[Dataset entries]
'''

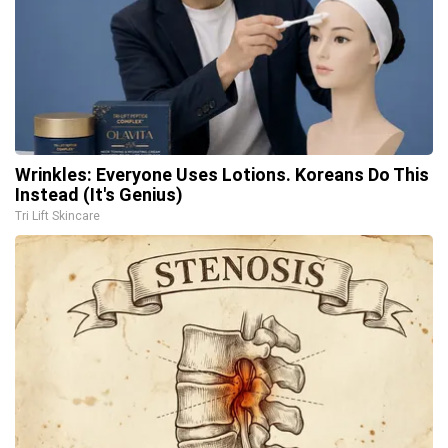
Wrinkles: Everyone Uses Lotions. Koreans Do This
Instead (It's Genius)
Tri Lift Skincare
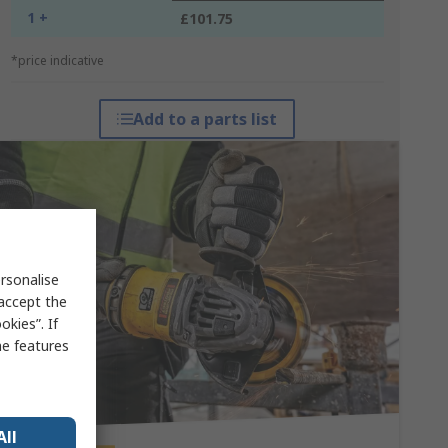
1 +
£101.75
*price indicative
Add to a parts list
rsonalise
 accept the
kies”. If
me features
All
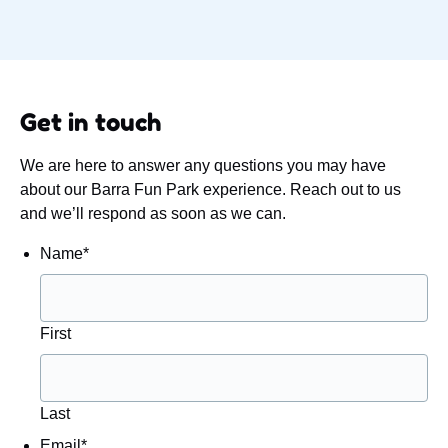
Get in touch
We are here to answer any questions you may have
about our Barra Fun Park experience. Reach out to us
and we’ll respond as soon as we can.
Name
*
First
Last
Email
*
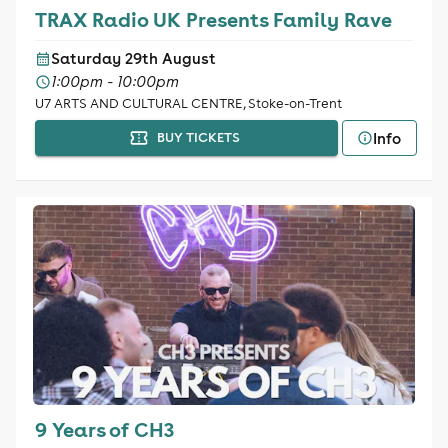
TRAX Radio UK Presents Family Rave
Saturday 29th August
1:00pm - 10:00pm
U7 ARTS AND CULTURAL CENTRE, Stoke-on-Trent
Info
BUY TICKETS
9 Years of CH3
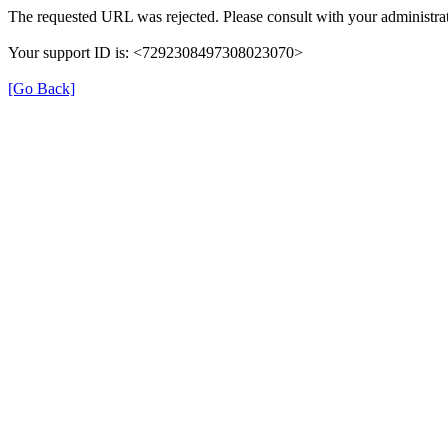
The requested URL was rejected. Please consult with your administrat
Your support ID is: <7292308497308023070>
[Go Back]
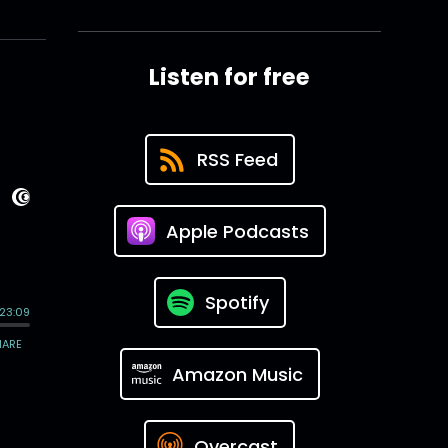
Listen for free
RSS Feed
Apple Podcasts
Spotify
Amazon Music
Overcast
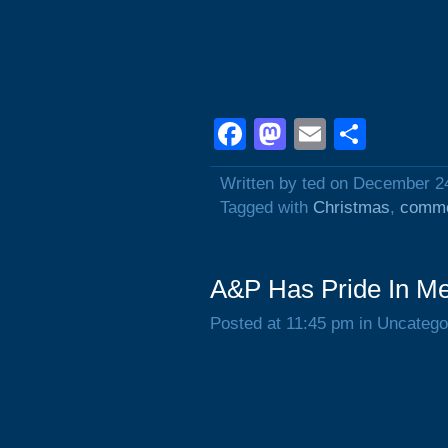
Facebook
Mastodon
Email
Shar
Written by ted on December 2
Tagged with
Christmas
,
comme
A&P Has Pride In Me
Posted at 11:45 pm in Uncatego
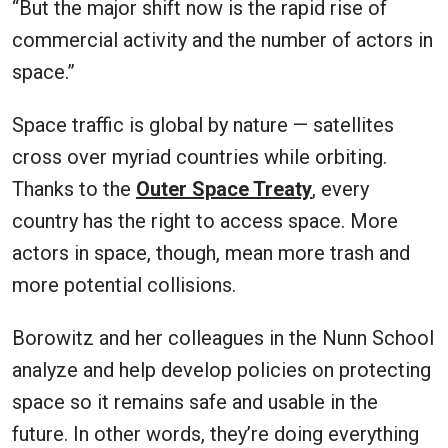
“But the major shift now is the rapid rise of
commercial activity and the number of actors in
space.”
Space traffic is global by nature — satellites
cross over myriad countries while orbiting.
Thanks to the
Outer Space Treaty
, every
country has the right to access space. More
actors in space, though, mean more trash and
more potential collisions.
Borowitz and her colleagues in the Nunn School
analyze and help develop policies on protecting
space so it remains safe and usable in the
future. In other words, they’re doing everything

'''

» **Task to carry out**
Which lines in the rows above contain the word "with"? Pull out each of them.

» **Answer box**
The requested URL was rejected. Please consult with your administrat
Tagged with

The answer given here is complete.